Мы приехали вечером, и я бросилась в постель, под перину. Уже засыпая, я почувствовала, что под подушкой у меня кто-то есть живой, кто скребется у меня под самым ухом, но не было сил снова зажигать свечу и выпускать на волю неизвестного зверя. Он был - это я чувствовала щекой и ухом маленький и веселый, и по тому, как шебаршил, мне казалось, что это не был мышонок, в котором всегда бывает что-то уныло-упрямое: прогрызу или помру!

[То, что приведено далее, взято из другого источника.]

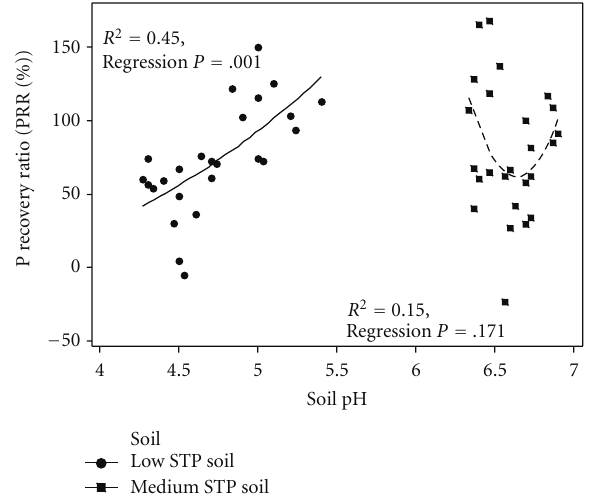
Figure 2: Plot of the percentage of P-Recovery Ratio versus Soil pH along with fitted second order polynomial regression line. The data points are averages of the three replication of the P treatment by incubation time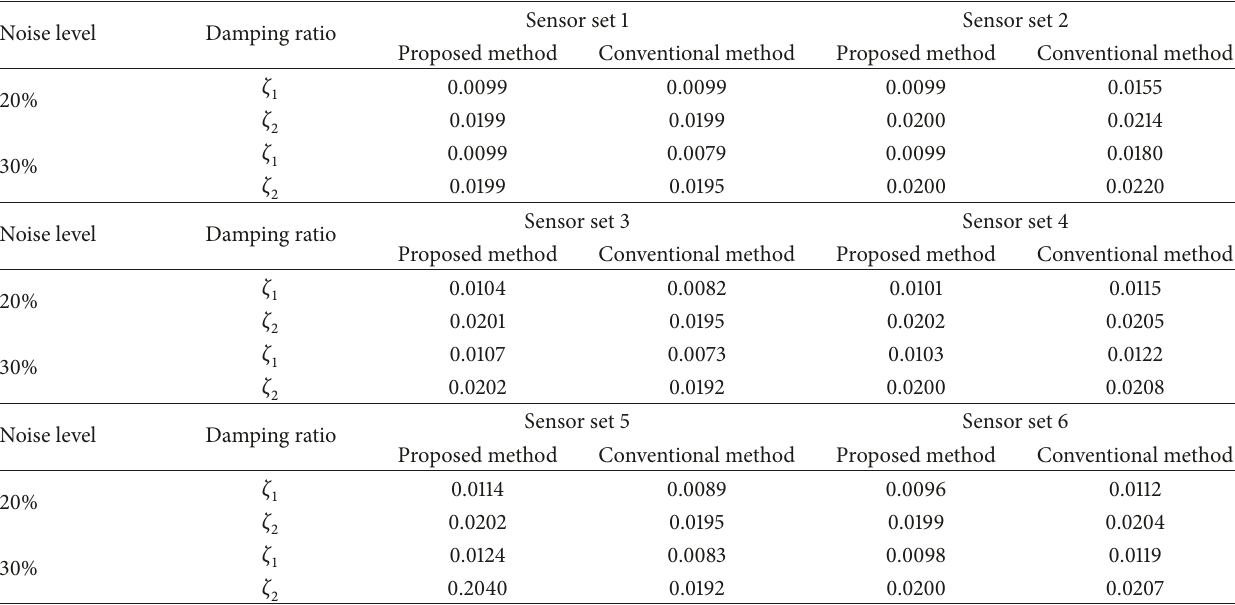
Table 8: Identification results with 20% and 30% measurement noise.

– что-то упорное, однообразное в самом звуке его "грыза". Здесь кто-то играл под моей подушкой, стараясь обследовать пространство вокруг моей головы. И я заснула в изнеможении, решив, что съесть он все равно меня не может.
Утром я проснулась оттого, что кто-то ласково кусал меня за пальцы правой ноги. Это был бурундук, игравший под моим ухом накануне. Маленькие, веселые, с пышными хвостами, они бегают по всей Америке, становясь, когда видят человека, на задние лапки и махая ему передни-ми в знак приветствия. Этот мой в то же утро предпочел переселиться в кухню, а потом он ушел и только изредка заглядывал в избу, уже в компании полдюжины других.
Олень приходил вечерами, когда жарились форели. Раздавались тихие шаги и сухой стук рога о косяк двери. Огромный глаз сверкал на замшевой морде, и, повернувшись ко мне сначала профилем, потом фасом, голова исчезала. Он приходил и заглядывал, он ничего не просил и гордо отходил, делая несколько тихих шагов, и, только уже отойдя, вдруг гулко скакал по тропинке, с силой ударяя своим топотом вечернюю тишину.